A Russian warship was allegedly sunk by Ukrainian artillery in the Dnipro River on Tuesday, the General Staff of the Armed Forces of Ukraine claimed.
The class of the vessel was still being determined, said the General Staff on Facebook. An infrared photo accompanying the announcement shows what appears to be a patrol boat on fire.
"Ukrainian artillery has successfully shot a Russian war boat on the Dnipro River," the Ukrainian Defense Ministry tweeted on Tuesday.
The ship was reportedly in the delta of the strategic river, which bisects Ukraine as well as its capital Kyiv. In November, Russian forces retreated to the east bank of the river. The Ukrainian port city Kherson, which was recaptured in November after it had been occupied by Russia since early March, sits at the mouth of the Dnipro, were the river flows past several islands into the Black Sea via the Dniprovska Gulf.
Continuing the count of casualties
The Ukrainian Defense ministry posted its daily count of Russian casualties on Tuesday with an additional warship marked sunk, bringing the tally up to 17 since the war began on February 24.

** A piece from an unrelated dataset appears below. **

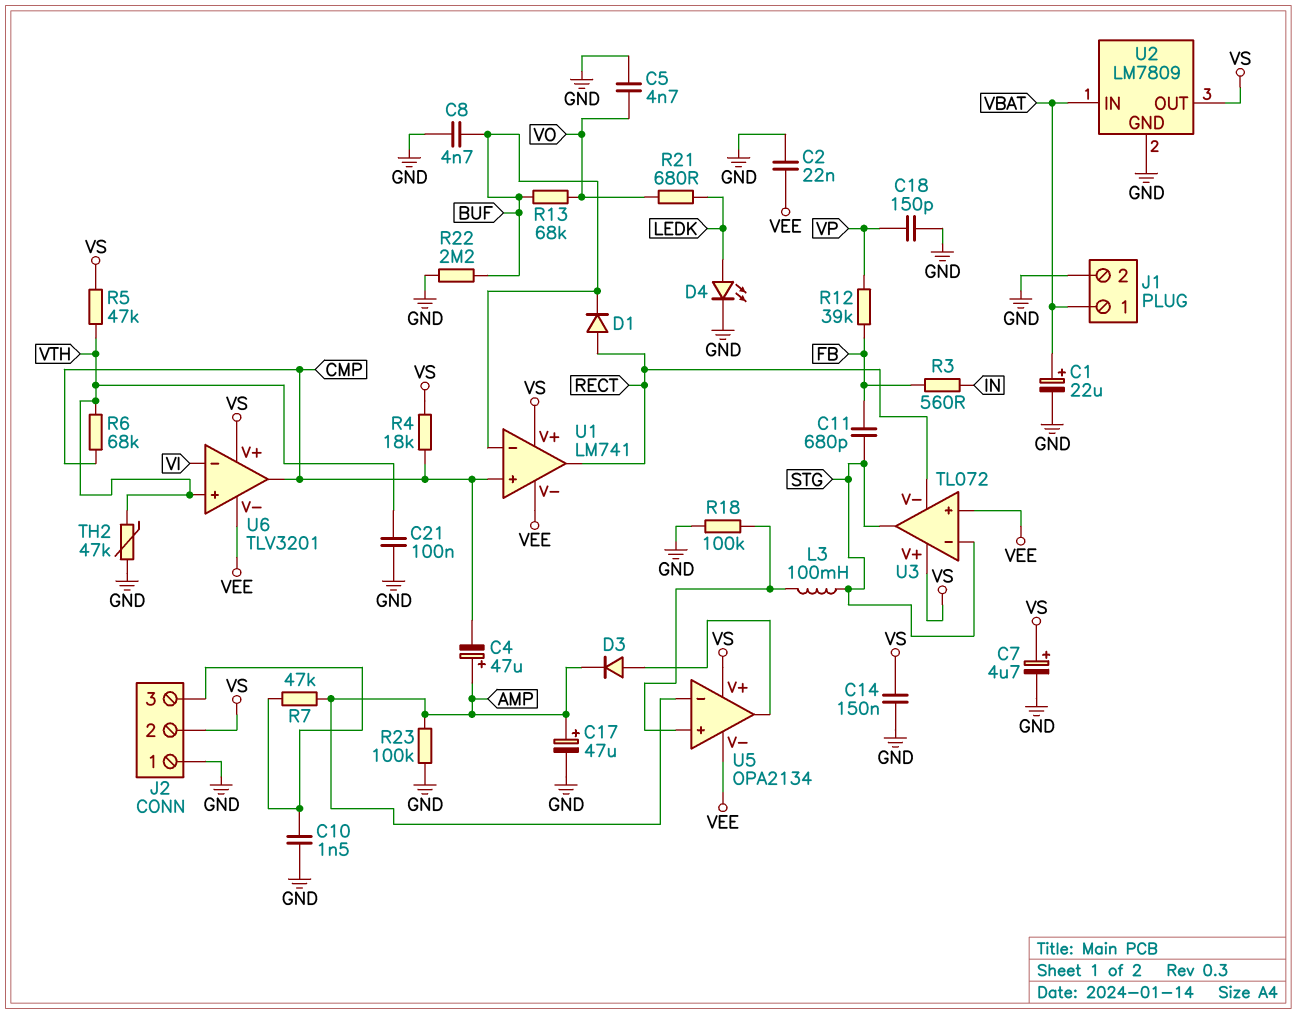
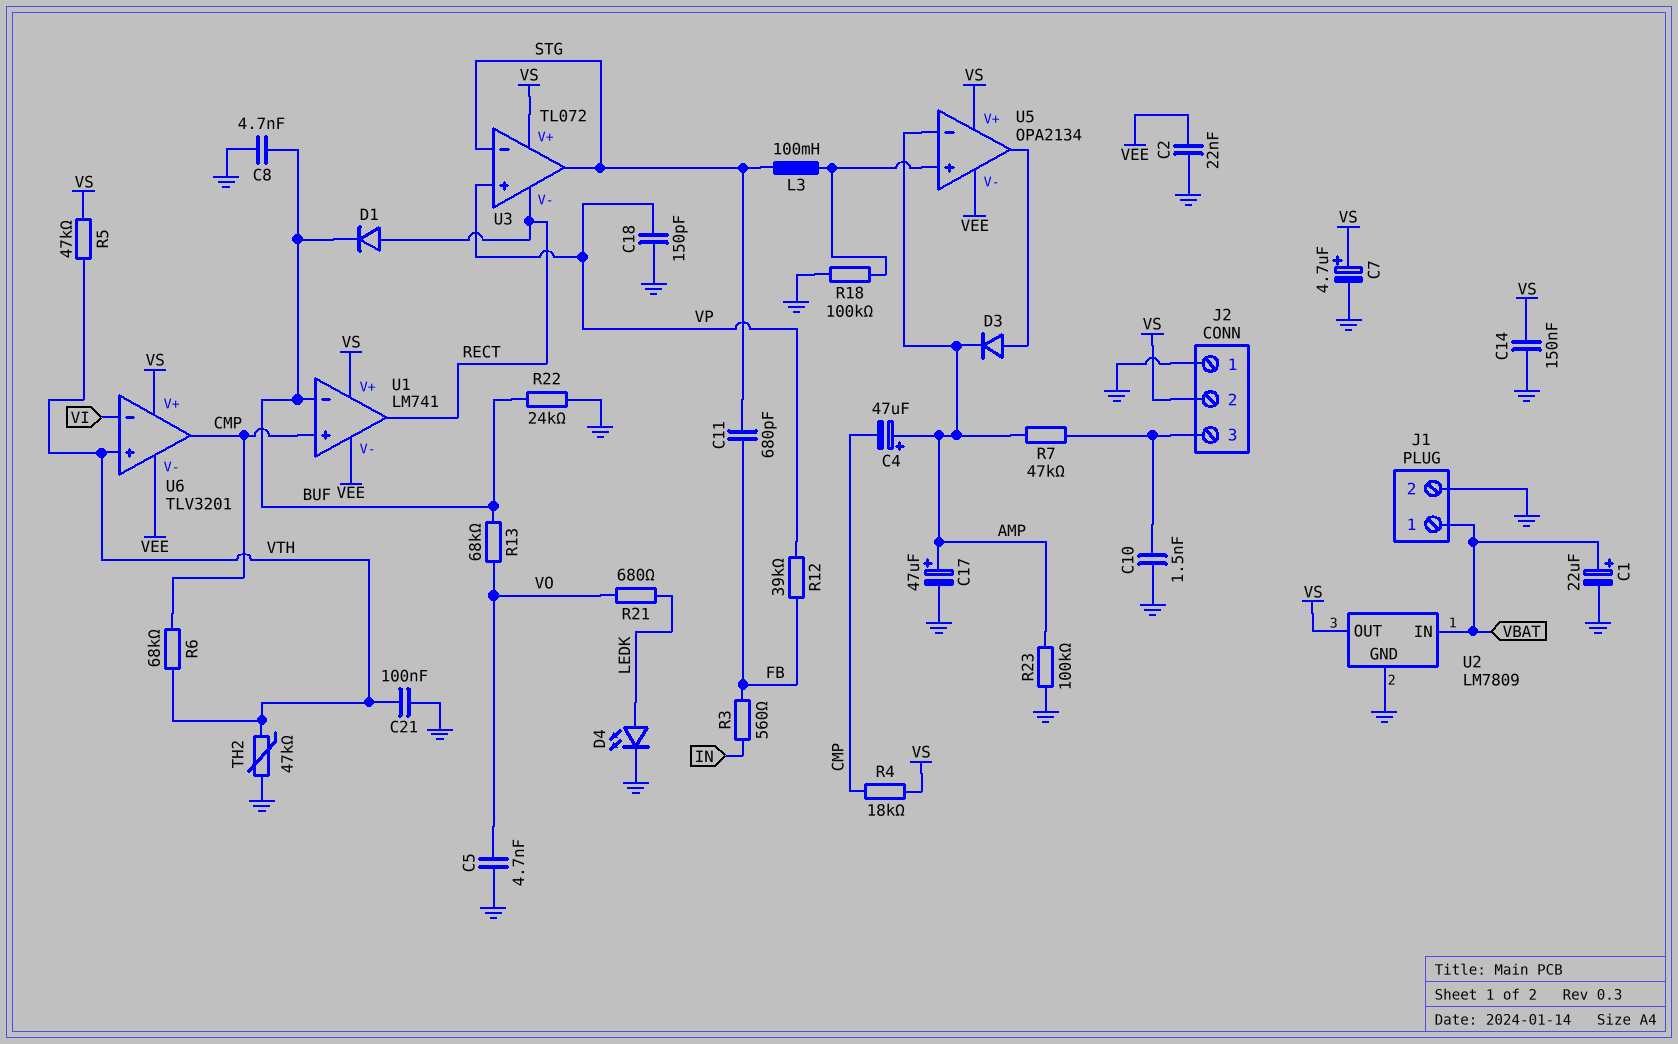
R22: 2.2M (BUF, GND) -> 24k (BUF, GND)
U3 pin in+: VEE -> VP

While the Russian Black Sea Fleet far surpasses the Ukrainian fleet numerically and enjoys a great degree of control over maritime traffic in the Black Sea, it has been unable to achieve naval superiority in the body of water due to Ukraine's land-to-sea combat capabilities.
Western nations have supplied anti-ship missiles such as the Harpoon to Ukraine, but it also has its own indigenously developed Neptune missile, a pair of which were famously used to sink the Black Sea Fleet flagship Moskva.
The sinking of Russian warships has taken on a greater symbolic meaning to Ukraine in the war, especially online, where it has taken on a memetic quality.
During the initial hours of the invasion, the Moskva was part of the task force that took Snake Island. Guards stationed there refused to surrender, saying "Russian warship, go f*** yourself." The phrase has been repeated many times since to express defiance against the Kremlin. The obstinance of the guards and the response to the Moskva, and its sinking, have even been featured on postcards and postal stamps.